== Passage to read ==
Rohr is, in effect, running an experiment on how long cargo and military supply ships can be kept afloat, an experiment that costs roughly $25,000 per ship per year.

Sometimes decisions are made based on experience and gut. "We try to make the calls that are the right ones," Rohr said. But with some of the ships, he admitted, "there is some reason to dwell on them after hours, shall we say."

The Lauderdale would fit into that category.

"She pretty much speaks for herself," Rohr said, as his Maritime Administration boat pulled up in front of the World War II-vintage ship. The Lauderdale is so improbably rusty and unstable -- looking as if it has been doctored by a Hollywood special-effects crew aiming for just that appearance.

Rohr's crew tries to visit each obsolete ship at least once a month. Some problems are discovered only by noticing that a ship is listing to one side or observing a pool of oil-slicked water.

To explain why the fleet is so big and in such bad shape requires an appreciation of the laws of unintended consequences.

Through the 1970s, the Navy and the Maritime Administration recycled their surplus ships by selling them at a small profit to dozens of domestic ship-scrapping companies. Since then, the industry has migrated overseas in search of cheaper labor and looser environmental standards. The industry settled in places such as India, Bangladesh and China, where ships are steered onto filthy beaches and dismantled practically by hand by low-wage workers.

Today, most of the world's private surplus ships are still disposed of in that region. And from 1983 through 1994, the Maritime Administration sold 199 U.S. government vessels to the overseas scrappers, according to the General Accounting Office.

But in 1994, the U.S. Environmental Protection Agency stopped the practice by ruling that the ships contained enough toxic polychlorinated biphenyls, or PCBs, that they are in effect toxic waste. In 1998, in response to international outrage over the shipyard conditions, Vice President Al Gore reinforced the EPA action by obtaining a moratorium on overseas scrapping. The United States has not sold a surplus ship overseas since 1994.

"When the moratorium was put into place, there was no serious effort to find economical and workable solutions to the problems," said William G. Schubert, the chief of the Maritime Administration.

== Source material ==
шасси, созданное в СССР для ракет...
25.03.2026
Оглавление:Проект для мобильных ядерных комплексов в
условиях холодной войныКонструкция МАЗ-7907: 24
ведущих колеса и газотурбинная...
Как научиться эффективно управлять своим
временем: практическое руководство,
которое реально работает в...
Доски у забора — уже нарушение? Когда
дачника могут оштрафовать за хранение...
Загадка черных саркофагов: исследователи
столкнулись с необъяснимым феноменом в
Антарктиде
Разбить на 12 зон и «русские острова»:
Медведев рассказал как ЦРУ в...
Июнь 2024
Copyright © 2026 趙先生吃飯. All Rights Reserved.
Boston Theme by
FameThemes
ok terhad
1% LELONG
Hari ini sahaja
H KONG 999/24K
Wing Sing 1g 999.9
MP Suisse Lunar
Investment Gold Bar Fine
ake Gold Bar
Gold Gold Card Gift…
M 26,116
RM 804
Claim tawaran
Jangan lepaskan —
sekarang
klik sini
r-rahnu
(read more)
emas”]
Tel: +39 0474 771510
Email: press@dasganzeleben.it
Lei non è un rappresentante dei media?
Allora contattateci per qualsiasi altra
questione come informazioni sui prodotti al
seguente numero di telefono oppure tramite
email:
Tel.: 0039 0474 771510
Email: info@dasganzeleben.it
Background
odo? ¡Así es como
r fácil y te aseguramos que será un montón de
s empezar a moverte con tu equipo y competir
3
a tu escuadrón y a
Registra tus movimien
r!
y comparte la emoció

== Problem set ==
**1.** Update the account of the obsolete government ships: give it again from the words "Today, most of" through the words "the Maritime Administration.", changing "moratorium" to "ban".
**2.** Continue the account of the obsolete government ships after its final sentence.

== Answers in order ==
**1.**
Today, most of the world's private surplus ships are still disposed of in that region. And from 1983 through 1994, the Maritime Administration sold 199 U.S. government vessels to the overseas scrappers, according to the General Accounting Office.

But in 1994, the U.S. Environmental Protection Agency stopped the practice by ruling that the ships contained enough toxic polychlorinated biphenyls, or PCBs, that they are in effect toxic waste. In 1998, in response to international outrage over the shipyard conditions, Vice President Al Gore reinforced the EPA action by obtaining a ban on overseas scrapping. The United States has not sold a surplus ship overseas since 1994.

"When the ban was put into place, there was no serious effort to find economical and workable solutions to the problems," said William G. Schubert, the chief of the Maritime Administration.

**2.**
Under Schubert, government officials are looking to once again sell U.S. ships to overseas scrappers. They are eyeing scrap yards in Mexico, India and Wales.

To scrap the surplus ships in domestic shipyards in compliance with U.S. Environmental and worker safety laws would cost $340 million, Schubert said. Two years ago, the Maritime Administration got $10 million, which turned out to be enough to get rid of six of the worst ships.

"The solution is a combination of domestic and foreign scrapping, but only under some very controlled and monitored conditions," said Schubert, who met with top EPA officials last week to discuss the restart of overseas sales.

The effort to revisit foreign sales is certain to create opposition. Environmental groups are gearing up to fight what they say is the Bush administration's attempts to ship the problems from Virginia to India or Mexico. They say the sales would still violate U.S. environmental laws and international treaties.

"It is not acceptable to handle toxic waste by trying to save a buck at the expense of the poorest people in some of the poorest nations in the world," said Jim Puckett of the Basel Action Network, an international environmental group.

Even if officials agreed on a plan to get rid of all the obsolete ships tomorrow, it is unclear whether the ships would even make it in one piece from the James River to a scrap yard.

In December 2001, the aging Wayne Victory was being towed to a Texas scrap yard when, 12 miles off Miami Beach, its hull cracked open. Only $100,000 worth of emergency repairs kept it afloat and prevented a leak, Maritime Administration records show.

Inside the Wayne Victory were 57,000 gallons of oil.